There were 35,010 new first-time buyer mortgages completed in August 2019 which marks an increase of 0.7% in August 2018. This was only a fraction below the 35,070 mortgage completions seen in August 2007. The increase in first-time buyer mortgage completions may be due to a range of favorable factors including an increase in wage growth of 3.8% in Great Britain as a whole according to figures released by ONS. This puts wage growth above the rate of inflation and will have given a pay boost to many first-time buyers.

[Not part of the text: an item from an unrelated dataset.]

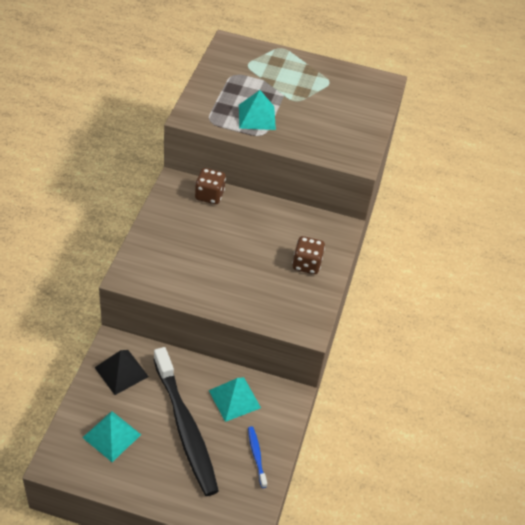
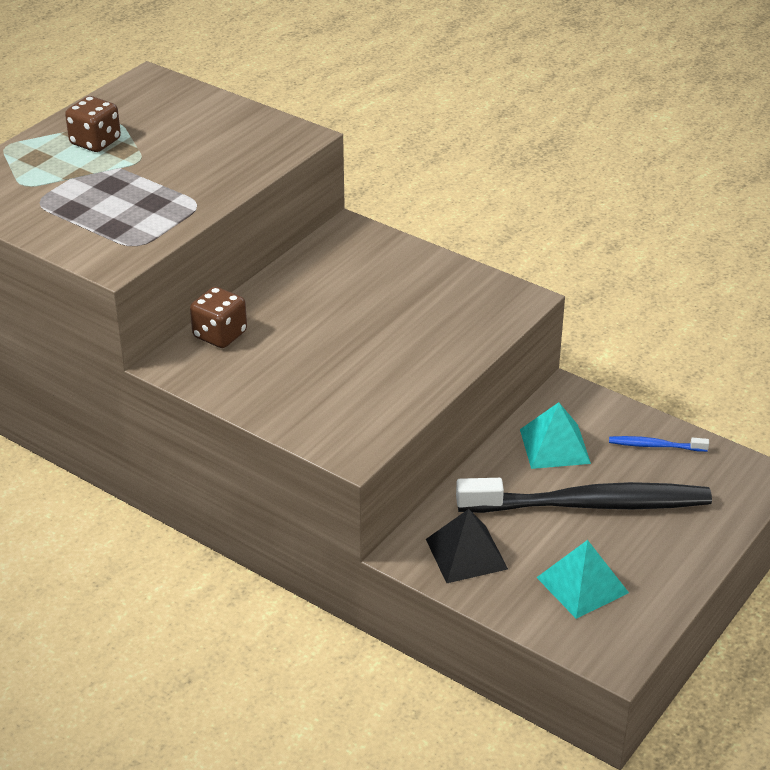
camera: 65 degrees left, 10 degrees down
turquoise pyramid [239,90,276,130] -> none
brown dice [292,236,325,274] -> brown dice moved to [65,96,121,152]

This alone would not have been sufficient to see an increase in mortgage completions and further factors are likely to have played a part. Property prices have risen by just 1.1% annually in 2019 according to the ONS which will have given some relief to those saving hard for a deposit, which can often be around the £50,000 mark for an average priced property. Another factor is likely to be the various incentives offered to first time buyers including help to buy and the ditching of stamp duty on homes up to £300,000. Mortgage rates for first-time buyers are also low as competition heats up among lenders and there is evidence that first-time buyers are able to mortgage at a higher loan to value than before which will also have increased affordability.

The same good news hasn’t arrived for other sections of the mortgage market, however. Just as static house prices benefit first time buyers, potential home movers are likely to be put off selling their properties in a near static housing market even though they will have access to plenty of low rate mortgage products.

The buy to let mortgage sector is also showing further signs of decline as landlords have been hit by falling profits due to new tax rules being introduced on buy to let properties which have reduced the amount of tax that can be offset against mortgage interest. Looking on the bright side for landlords, there is a reported to be a shortage for rental properties which is pushing up average rents to new highs.

Average asking rates were up 3.2% outside London while London saw a 5.6% increase. As a result, new buy to let home purchase mortgages completed in August were down 3.3% compared to the same month in 2018.